Author: David S. Dalton
Publisher: University Press of Florida
Published: 2022-08-16
Total Pages: 249
ISBN-13: 1683403134
DOWNLOAD EBOOKIllustrating the diversity of disciplines that intersect within global health studies, Healthcare in Latin America is the first volume to gather research by many of the foremost scholars working on the topic and region in fields such as history, sociology, women’s studies, political science, and cultural studies.
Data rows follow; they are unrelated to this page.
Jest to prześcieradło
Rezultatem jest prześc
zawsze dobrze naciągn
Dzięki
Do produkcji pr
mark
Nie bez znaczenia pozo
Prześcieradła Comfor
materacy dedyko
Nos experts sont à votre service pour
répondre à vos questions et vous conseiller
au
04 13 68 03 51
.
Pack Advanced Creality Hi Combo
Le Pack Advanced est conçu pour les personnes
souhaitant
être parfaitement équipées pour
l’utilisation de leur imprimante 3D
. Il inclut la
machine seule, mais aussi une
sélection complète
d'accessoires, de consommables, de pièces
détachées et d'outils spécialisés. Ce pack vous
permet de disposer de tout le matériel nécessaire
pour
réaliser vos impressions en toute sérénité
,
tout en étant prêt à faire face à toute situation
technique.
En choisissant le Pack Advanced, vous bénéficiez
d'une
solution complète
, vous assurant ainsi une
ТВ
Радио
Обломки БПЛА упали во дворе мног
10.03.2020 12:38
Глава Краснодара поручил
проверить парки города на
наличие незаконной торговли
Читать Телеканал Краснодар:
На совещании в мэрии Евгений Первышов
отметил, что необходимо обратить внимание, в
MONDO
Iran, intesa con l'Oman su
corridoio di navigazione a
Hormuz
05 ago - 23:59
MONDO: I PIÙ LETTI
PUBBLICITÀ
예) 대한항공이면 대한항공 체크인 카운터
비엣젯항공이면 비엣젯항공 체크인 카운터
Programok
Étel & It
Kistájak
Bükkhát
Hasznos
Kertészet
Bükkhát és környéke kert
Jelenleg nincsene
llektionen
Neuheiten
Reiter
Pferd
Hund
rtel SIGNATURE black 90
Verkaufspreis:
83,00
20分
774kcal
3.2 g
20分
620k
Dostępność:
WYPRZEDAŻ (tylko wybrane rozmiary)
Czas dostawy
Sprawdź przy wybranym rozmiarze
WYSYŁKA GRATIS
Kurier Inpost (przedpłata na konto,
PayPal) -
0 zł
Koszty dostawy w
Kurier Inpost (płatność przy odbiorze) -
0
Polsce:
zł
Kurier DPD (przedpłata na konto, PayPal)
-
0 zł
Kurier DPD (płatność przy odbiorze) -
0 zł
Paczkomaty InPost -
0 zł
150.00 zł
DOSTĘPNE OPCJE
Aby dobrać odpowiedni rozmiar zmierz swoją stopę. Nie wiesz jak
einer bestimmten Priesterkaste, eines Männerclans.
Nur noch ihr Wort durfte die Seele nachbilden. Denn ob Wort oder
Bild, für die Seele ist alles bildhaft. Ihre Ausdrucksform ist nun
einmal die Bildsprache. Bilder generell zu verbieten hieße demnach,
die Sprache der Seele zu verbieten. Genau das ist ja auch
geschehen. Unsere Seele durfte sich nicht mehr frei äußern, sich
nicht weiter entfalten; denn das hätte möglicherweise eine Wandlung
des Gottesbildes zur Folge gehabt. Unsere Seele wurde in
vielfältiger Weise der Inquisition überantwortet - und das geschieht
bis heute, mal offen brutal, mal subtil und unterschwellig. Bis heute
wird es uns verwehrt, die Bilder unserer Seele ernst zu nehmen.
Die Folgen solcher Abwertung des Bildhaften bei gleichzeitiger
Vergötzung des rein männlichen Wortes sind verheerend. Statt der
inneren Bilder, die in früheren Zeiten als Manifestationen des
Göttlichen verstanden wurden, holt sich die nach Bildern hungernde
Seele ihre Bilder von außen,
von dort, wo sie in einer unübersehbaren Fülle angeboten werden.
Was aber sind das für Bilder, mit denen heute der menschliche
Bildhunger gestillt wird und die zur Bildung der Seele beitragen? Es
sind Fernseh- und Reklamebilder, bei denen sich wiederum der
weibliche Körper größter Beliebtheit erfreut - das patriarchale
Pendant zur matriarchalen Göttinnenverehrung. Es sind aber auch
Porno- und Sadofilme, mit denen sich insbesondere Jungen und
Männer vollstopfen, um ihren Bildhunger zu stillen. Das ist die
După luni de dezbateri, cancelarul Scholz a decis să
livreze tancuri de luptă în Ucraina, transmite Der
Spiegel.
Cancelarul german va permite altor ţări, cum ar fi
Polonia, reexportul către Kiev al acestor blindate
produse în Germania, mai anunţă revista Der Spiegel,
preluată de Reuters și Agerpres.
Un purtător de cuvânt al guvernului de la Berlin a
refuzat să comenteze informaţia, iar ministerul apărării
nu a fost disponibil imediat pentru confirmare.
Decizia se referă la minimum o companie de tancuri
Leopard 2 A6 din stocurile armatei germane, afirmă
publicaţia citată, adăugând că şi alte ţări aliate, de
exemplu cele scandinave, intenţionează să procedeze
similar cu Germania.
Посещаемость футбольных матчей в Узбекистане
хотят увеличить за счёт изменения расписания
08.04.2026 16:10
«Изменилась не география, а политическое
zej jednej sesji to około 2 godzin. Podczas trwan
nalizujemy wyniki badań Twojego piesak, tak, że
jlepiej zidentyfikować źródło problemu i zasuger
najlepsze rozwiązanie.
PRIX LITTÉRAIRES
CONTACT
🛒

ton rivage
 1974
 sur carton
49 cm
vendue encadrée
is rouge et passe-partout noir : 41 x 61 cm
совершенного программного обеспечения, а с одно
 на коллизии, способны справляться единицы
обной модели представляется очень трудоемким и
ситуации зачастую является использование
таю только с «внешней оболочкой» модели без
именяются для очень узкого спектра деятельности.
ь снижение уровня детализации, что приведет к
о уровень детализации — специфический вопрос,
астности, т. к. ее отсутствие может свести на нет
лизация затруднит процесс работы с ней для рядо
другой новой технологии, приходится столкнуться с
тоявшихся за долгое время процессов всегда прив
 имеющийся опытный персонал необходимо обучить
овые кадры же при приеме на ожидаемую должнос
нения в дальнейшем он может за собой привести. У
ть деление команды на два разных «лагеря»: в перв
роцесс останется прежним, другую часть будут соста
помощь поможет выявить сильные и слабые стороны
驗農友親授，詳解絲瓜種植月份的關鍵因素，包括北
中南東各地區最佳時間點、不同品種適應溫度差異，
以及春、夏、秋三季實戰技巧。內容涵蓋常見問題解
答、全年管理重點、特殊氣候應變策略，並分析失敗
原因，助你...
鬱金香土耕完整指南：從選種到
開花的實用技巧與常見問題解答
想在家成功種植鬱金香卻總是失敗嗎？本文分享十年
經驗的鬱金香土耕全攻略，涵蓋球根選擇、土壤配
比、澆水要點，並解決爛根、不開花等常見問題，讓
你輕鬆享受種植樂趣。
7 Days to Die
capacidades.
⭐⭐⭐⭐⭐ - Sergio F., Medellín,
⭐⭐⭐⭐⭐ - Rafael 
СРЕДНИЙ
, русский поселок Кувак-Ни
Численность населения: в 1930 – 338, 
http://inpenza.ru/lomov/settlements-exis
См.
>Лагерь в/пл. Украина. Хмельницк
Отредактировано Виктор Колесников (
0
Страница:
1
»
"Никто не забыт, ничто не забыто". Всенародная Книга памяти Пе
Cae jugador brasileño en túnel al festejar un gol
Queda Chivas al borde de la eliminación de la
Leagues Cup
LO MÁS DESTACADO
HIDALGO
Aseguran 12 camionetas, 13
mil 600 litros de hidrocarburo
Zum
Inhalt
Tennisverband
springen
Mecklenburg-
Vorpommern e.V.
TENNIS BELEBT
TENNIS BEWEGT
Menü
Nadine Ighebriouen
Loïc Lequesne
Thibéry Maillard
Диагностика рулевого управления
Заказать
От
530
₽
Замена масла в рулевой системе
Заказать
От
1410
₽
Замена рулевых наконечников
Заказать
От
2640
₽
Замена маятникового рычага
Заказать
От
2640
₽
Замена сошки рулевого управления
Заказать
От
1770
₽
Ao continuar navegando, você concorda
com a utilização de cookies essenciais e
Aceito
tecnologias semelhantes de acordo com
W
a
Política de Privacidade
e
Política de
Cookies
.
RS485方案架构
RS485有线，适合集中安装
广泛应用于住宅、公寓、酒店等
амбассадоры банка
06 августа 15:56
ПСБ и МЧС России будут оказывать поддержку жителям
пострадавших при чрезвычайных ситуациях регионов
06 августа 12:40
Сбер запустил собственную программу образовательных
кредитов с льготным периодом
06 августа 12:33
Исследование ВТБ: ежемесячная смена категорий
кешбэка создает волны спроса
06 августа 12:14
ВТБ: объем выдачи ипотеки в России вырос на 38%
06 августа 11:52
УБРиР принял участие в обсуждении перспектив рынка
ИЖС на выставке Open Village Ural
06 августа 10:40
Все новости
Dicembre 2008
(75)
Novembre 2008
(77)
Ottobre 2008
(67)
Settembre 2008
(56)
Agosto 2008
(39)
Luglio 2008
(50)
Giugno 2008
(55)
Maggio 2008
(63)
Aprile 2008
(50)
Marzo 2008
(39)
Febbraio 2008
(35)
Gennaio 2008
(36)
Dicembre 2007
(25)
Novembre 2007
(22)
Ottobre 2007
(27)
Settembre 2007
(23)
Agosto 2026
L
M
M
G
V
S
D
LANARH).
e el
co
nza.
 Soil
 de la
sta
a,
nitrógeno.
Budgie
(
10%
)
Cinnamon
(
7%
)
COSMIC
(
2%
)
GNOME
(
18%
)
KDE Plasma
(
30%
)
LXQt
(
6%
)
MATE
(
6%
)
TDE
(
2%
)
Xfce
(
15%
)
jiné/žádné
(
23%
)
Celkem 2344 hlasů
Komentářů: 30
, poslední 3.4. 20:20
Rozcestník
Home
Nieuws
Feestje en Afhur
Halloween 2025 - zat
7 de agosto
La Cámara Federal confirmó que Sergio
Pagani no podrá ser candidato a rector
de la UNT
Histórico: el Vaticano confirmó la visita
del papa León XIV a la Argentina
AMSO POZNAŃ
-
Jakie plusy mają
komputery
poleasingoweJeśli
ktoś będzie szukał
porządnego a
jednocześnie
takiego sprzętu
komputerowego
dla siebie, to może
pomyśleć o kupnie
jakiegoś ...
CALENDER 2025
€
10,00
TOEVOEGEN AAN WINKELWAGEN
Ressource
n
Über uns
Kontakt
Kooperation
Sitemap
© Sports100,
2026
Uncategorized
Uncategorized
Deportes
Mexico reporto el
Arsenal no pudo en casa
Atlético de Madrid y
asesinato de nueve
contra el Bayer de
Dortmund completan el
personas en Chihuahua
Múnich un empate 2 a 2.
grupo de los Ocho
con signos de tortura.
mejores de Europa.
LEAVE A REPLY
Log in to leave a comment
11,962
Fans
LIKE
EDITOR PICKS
Through this unique eclectic approach, contributors explore the development and representation of public health in countries including Argentina, Bolivia, Brazil, Chile, Colombia, Cuba, Ecuador, El Salvador, Guatemala, Mexico, Nicaragua, Puerto Rico, and the United States. They examine how national governments, whether reactionary or revolutionary, have approached healthcare as a means to political legitimacy and popular support. Several essays contrast modern biomedicine-based treatment with Indigenous healing practices. Other topics include universal health coverage, childbirth, maternal care, forced sterilization, trans and disabled individuals’ access to care, intersexuality, and healthcare disparities, many of which are discussed through depictions in films and literature. As economic and political conditions have shifted amid modernization efforts, independence movements, migrations, and continued inequities, so have the policies and practices of healthcare also developed and changed. This book offers a rich overview of how the stories of healthcare in Latin America are intertwined with the region’s political, historical, and cultural identities. Contributors: Benny J. Andrés, Jr. | Javier Barroso | Katherine E. Bliss | Eric D. Carter | David S. Dalton | Carlos S. Dimas | Sophie Esch | Renata Forste | David L. García León | Javier E. García León | Jethro Hernández Berrones | Katherine Hirschfeld | Emily J. Kirk | Gabriela León-Pérez | Manuel F. Medina | Christopher D. Mellinger | Alicia Z. Miklos | Nicole L. Pacino | Douglas J. Weatherford Publication of this work made possible by a Sustaining the Humanities through the American Rescue Plan grant from the National Endowment for the Humanities.